2・自分自身をシェアしよう。奴隷経済でもトールシェアリング(「トール」の部分をあなたの名前に変えればOK!)でも名前は何でも構わない。自分自身をシェアすることで面白い目に会うことが出来る。別に全然真似する必要もないのだけれど、自分自身を「こういうものだ」と限定づけてしまうと世界が広がる機会を逃してしまう。どこに新しい興味の種があるかわからない。自分自身をシェアすることで、自分でも想像することの出来なかった面白い目に遭うことが出来る。要するに世界が広がる。

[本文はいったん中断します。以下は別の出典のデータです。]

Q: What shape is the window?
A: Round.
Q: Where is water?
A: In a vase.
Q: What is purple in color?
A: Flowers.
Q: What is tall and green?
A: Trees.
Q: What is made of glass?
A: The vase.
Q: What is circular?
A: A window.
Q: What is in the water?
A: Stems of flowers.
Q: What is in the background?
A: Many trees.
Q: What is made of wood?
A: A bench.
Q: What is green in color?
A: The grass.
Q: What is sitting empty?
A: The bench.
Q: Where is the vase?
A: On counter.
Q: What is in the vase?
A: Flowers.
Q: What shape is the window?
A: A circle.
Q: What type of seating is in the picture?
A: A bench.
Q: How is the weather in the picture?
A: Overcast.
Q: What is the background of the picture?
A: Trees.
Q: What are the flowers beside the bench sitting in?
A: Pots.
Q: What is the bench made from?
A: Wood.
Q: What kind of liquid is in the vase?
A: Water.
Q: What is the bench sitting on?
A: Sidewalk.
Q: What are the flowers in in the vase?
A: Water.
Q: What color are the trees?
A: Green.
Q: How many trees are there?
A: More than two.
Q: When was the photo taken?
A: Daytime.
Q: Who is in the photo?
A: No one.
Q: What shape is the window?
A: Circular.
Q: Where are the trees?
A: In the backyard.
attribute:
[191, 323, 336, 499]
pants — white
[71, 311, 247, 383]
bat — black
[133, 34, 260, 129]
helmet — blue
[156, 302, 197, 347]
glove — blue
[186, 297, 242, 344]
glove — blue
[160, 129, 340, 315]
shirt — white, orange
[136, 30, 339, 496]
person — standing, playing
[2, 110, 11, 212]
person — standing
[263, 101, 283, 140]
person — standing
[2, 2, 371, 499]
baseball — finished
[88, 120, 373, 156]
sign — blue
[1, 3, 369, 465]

3・これからかはひとりがいくつもの仕事をやるようになる。ひとりが50個くらい仕事を持つようになるのだと思えば、新しい何かをはじめる時に感じる心理的なハードルががくっと下がる。金にならなければ仕事じゃないとか、そんな難しい事を考える必要はない。仕事には三種類ある。「金を稼ぐ仕事」「金をもらわないで(無料で)やる仕事」「金を払ってでもやる仕事」の三種類だ。これらの三種類の仕事を通じて、人は人生なり自分の世界や体験の幅を広げていくのだと思う。難しく考えずにGOだ。

三日連続でトークセッションをやれることが出来る日々に感謝している。場数を踏むと話術も巧みになってくるようで、今までは人前で話すと動悸が収まらず過呼吸になっていたりもしていたが、今ではどうにか自分の気持ちを人に伝えることが出来るようになってきている。この手応えは本当に嬉しい。

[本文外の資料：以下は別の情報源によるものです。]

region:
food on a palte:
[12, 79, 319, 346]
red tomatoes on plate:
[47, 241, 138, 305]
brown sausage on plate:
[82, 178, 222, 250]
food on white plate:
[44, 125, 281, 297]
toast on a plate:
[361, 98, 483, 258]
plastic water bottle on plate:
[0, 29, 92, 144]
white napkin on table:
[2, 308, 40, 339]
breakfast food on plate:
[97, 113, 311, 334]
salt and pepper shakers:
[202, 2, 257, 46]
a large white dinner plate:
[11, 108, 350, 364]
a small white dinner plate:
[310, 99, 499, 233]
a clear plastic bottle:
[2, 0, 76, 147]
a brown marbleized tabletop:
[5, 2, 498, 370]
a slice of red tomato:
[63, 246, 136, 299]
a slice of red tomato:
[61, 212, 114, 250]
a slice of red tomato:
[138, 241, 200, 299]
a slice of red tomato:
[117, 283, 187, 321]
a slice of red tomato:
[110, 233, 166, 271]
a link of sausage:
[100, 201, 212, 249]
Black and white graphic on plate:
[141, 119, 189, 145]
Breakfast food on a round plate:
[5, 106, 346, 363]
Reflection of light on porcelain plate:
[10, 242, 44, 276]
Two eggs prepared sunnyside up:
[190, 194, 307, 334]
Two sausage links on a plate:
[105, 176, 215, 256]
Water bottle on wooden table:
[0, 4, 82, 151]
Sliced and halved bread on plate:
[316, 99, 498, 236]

そして、昨日のトークセッションで何よりも嬉しかったのは、お母さんと一緒に参加してくれた中学生の女の子が「すごい良かったです!10代のうちに聞けてラッキーでした!なんだか知らないけど自分のことが大好きになりました!今ならなんでも出来る気がします!これから友達誘ってカラオケに行きます!」と叫びながら夜の街に消えて行ったことです。いいぞ…いいぞ…と心の中で強く思った。「なんだか知らないけれど自分のことが大好きになりました」というのは、私自身にとっても最高の褒め言葉である。真夜中にカラオケに行こうとする娘を何も言わずに笑顔で見守るお母さんも素晴らしかった。

結論。予測不可能性こそ人生の醍醐味であり、何かをやれば何かが起こる。もちろんその過程で見知らぬ他人から罵倒されることもあるけれど、こうした活動をしていなければ体験することの出来なかった面白い目にも確実に会えているのは紛れもない事実だ。他人の目を気にして行動が鈍くなるのはもったいない。明るく前向きに生きていれば人生はいくらでも面白い目に逢えるように出来ていて、普段なら出会わないいくつもの繋がりの輪のようなものも生まれていく。海も空も本当に青い。人生は続く。